On 6th December 1992, exactly twenty four years back thousands of bitter memories were notoriously knitted in Indian history, when the mob of fundamentalists (Kar Sevaks) moved towards the city Ayodhya and demolished the 400 year old historical mosque claiming it to be the sacred birth place of Ram (Hindu mythological God). The kar sevaks had intention to build Ram Mandir at the very site, but immediately the event was followed by the massive clashes which erupted in different parts of India where more than two thousand people lost their lives, among which 900 died during the Mumbai riots. Here the 1993 Mumbai bomb blasts are also considered the consequence of demolition.
The Babri Masjid demolition proved a turmoil which disrupts the communal harmony and invisibly draws a separate line between both communities. Basically the Hindu fanatics strongly believed that the Babri masjid was originally built on the order of first Mughal Emperor Babar, after demolishing the pre-existing Hindu Ram temple; while Muslims and other historians have denied any such claims and didn’t find historical evidence regarding the existence of Hindu temple. The event occurred on unconstitutional ground and raised a huge question mark on Indian democratic structure which ensures several fundamental rights to the minorities, in which Article-25 of Indian constitution which guarantees the freedom of religion is notable one.
The legal history of Babri dispute could be traced since 1857; when the Chabutara was constituted inside the mosque premises with a claim of Ram Janmsthaan on which the Nawab of Awadh allow both the community to worship in separate hours. The Legal dispute came into existence on January 1885 when the head priest (Mahant) filed a civil suit in the court of Sub-Judge, of Faizabad seeking permission to build a temple on chabutra, but the plea was rejected on which the priest submitted an appeal in 1886 to the District Court, which also dismissed after the inspection of mosque.

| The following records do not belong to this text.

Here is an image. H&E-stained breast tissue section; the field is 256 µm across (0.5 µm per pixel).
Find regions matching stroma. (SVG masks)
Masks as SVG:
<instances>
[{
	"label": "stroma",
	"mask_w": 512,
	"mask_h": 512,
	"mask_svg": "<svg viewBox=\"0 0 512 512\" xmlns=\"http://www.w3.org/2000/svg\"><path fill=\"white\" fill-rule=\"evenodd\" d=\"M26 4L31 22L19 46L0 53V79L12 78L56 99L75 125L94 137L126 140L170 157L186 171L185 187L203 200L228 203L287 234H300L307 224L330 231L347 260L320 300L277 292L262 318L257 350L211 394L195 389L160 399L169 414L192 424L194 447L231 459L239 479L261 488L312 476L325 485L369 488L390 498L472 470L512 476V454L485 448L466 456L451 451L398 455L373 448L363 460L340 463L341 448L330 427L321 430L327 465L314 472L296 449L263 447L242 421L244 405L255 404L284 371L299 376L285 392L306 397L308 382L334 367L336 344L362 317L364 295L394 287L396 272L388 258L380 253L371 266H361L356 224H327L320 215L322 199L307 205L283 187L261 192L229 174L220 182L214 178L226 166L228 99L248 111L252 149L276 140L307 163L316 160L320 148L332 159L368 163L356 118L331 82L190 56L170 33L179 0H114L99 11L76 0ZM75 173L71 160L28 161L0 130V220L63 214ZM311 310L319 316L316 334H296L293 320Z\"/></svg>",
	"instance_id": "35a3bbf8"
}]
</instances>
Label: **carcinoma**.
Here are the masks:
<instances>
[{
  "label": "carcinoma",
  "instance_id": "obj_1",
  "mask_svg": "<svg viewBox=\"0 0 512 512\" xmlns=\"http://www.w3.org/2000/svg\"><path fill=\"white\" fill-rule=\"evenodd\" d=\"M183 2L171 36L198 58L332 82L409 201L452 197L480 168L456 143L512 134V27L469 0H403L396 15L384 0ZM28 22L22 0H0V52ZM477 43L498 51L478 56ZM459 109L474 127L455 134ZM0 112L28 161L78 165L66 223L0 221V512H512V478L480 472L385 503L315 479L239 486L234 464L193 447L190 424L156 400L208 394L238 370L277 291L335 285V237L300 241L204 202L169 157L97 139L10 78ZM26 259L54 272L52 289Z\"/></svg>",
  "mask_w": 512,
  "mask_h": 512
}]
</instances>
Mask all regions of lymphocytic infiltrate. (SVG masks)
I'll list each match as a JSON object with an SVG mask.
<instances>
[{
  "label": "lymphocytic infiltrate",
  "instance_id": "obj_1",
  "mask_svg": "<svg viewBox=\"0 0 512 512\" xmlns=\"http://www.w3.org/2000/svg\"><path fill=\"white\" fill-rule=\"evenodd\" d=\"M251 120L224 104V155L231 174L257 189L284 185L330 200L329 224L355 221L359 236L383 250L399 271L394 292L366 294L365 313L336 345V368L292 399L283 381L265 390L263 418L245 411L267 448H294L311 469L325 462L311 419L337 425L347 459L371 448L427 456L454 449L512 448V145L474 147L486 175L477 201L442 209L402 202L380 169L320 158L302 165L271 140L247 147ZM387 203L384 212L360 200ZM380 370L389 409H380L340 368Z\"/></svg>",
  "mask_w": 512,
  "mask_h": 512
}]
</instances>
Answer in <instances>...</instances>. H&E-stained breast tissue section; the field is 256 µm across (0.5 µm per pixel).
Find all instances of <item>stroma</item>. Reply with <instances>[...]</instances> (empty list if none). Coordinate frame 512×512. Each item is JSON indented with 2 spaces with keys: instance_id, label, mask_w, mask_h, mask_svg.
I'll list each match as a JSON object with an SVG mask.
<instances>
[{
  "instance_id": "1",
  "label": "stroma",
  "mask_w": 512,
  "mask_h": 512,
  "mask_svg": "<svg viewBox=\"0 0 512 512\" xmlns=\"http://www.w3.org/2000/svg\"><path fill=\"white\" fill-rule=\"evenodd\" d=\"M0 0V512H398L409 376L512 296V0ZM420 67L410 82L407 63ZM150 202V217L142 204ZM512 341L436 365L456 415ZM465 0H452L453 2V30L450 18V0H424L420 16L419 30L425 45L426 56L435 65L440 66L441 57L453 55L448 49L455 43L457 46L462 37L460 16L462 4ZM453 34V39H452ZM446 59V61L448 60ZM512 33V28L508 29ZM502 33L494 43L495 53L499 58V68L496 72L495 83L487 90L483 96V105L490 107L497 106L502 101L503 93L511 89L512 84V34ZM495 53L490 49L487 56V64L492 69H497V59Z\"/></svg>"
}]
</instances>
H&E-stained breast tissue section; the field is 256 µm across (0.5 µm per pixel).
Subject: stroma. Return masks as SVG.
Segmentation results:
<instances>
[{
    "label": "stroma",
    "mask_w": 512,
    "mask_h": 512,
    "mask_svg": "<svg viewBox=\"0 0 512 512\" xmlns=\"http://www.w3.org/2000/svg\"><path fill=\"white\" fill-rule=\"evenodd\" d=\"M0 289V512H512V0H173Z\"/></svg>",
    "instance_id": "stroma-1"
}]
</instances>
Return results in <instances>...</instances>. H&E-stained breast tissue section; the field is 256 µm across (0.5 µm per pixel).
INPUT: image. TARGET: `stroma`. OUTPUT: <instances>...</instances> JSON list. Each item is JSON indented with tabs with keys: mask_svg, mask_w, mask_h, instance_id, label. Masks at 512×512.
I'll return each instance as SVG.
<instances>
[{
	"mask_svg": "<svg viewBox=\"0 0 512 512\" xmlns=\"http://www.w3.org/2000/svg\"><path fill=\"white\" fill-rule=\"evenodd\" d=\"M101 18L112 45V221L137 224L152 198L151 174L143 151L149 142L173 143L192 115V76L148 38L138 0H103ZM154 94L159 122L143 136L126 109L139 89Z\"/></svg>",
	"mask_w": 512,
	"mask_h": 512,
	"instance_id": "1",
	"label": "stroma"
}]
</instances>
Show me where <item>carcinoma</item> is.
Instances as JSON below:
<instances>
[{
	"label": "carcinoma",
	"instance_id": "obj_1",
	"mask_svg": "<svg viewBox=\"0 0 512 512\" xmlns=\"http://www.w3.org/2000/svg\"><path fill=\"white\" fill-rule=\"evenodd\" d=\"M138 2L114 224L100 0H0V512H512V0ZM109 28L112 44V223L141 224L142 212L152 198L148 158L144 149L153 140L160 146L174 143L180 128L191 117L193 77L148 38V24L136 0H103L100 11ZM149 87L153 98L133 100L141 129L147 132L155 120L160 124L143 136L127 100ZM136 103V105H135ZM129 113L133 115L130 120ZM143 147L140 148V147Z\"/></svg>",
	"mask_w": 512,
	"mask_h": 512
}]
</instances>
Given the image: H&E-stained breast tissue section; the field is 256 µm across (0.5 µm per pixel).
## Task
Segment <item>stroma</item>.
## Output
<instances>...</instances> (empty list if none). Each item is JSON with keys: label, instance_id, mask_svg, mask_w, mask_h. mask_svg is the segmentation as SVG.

In post independence era the issue again caught fire and the process of legal battle began. The statue of Ram, Sita and laxman has been kept inside the mosque premises, and a large mob assembled to hack the glimpse of deities. The court decided to maintain the status quo and locked the gates of disputed land later, which was reopened again in 1986; in response the Sunni Waqf board filed a fresh petition against the court order and the Lucknow Bench of Allahabad High Court issued an interim direction to maintain status quo regarding the disputed land. The fresh turmoil began with the setup of foundation stone of Ram temple by the Hindu fundamentalists on 9 November 1989, and that was the beginning of Kar Sewa which executed the demolition of Babri Masjid.
Unfortunately, after the 24 years of long wait not even a single culprit is behind the bars and instead roaming freely after having butchered hundreds of innocent lives in the name of religion. Post incidence the government of Narsima Rao formed Liberahan Commission to investigate the entire event, but after 16 years of investigation and wastage of hefty amount, the culprits were easily able to get the clean chit.
The final judgment from the Allahabad court came on 30 September 2010, where the court ruled that the disputed land would be divided into three parts, one third going to the Hindu Maha Sabha represented the Ram Lalla, one third to Sunni Waqf Board and the rest to Nirmohi Akhada including Ram Chabutara and Sitaki Rasoi. The judgment is considered as totally biased and one sided in favor of Hindus.
Since 1992, every year Indian Muslim peacefully mourns and observes 6 December as “Black day” to show their grief and anger through wearing black bands on their heads and by hoisting black flags, while the Hindu Right wing celebrates 6 December as “Shourya Divas” (victory day) with a notion to present the opposition and to urge religious sentiments.
Basically, the Babri Masjid Demolition was not less than an anathema to Indian social integrity, the poisonous seeds were originally sown by few fanatics but reaped by thousands of innocent families who are still living in mental distress and bearing the pain of bitter memories. In hope of justice few plaintiff of Babri masjid passes away, while others are surviving and desperately waiting for final verdict.